• **WHAT YOU NEED TO DO**
Convert the data below into a Markdown table with the columns Row and Line, one numbered row per line. Begin at the first line and stop after the line containing "தோழிமாரையும்", including both of those lines and skipping blank ones.
################
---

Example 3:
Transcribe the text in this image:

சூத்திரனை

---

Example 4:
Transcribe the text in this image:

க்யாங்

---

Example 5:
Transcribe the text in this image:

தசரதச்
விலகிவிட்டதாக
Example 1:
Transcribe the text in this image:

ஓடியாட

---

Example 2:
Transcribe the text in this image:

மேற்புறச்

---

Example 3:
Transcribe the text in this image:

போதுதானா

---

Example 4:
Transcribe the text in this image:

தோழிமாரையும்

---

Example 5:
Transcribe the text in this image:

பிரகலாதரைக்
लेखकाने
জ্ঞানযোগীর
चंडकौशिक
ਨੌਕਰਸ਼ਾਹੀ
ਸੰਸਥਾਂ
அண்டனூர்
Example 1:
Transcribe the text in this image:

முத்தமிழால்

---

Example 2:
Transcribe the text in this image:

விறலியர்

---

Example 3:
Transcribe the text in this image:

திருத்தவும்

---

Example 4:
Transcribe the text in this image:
################
• **TASK OUTPUT**
| Row | Line |
|---|---|
| 1 | --- |
| 2 | Example 3: |
| 3 | Transcribe the text in this image: |
| 4 | சூத்திரனை |
| 5 | --- |
| 6 | Example 4: |
| 7 | Transcribe the text in this image: |
| 8 | க்யாங் |
| 9 | --- |
| 10 | Example 5: |
| 11 | Transcribe the text in this image: |
| 12 | தசரதச் |
| 13 | விலகிவிட்டதாக |
| 14 | Example 1: |
| 15 | Transcribe the text in this image: |
| 16 | ஓடியாட |
| 17 | --- |
| 18 | Example 2: |
| 19 | Transcribe the text in this image: |
| 20 | மேற்புறச் |
| 21 | --- |
| 22 | Example 3: |
| 23 | Transcribe the text in this image: |
| 24 | போதுதானா |
| 25 | --- |
| 26 | Example 4: |
| 27 | Transcribe the text in this image: |
| 28 | தோழிமாரையும் |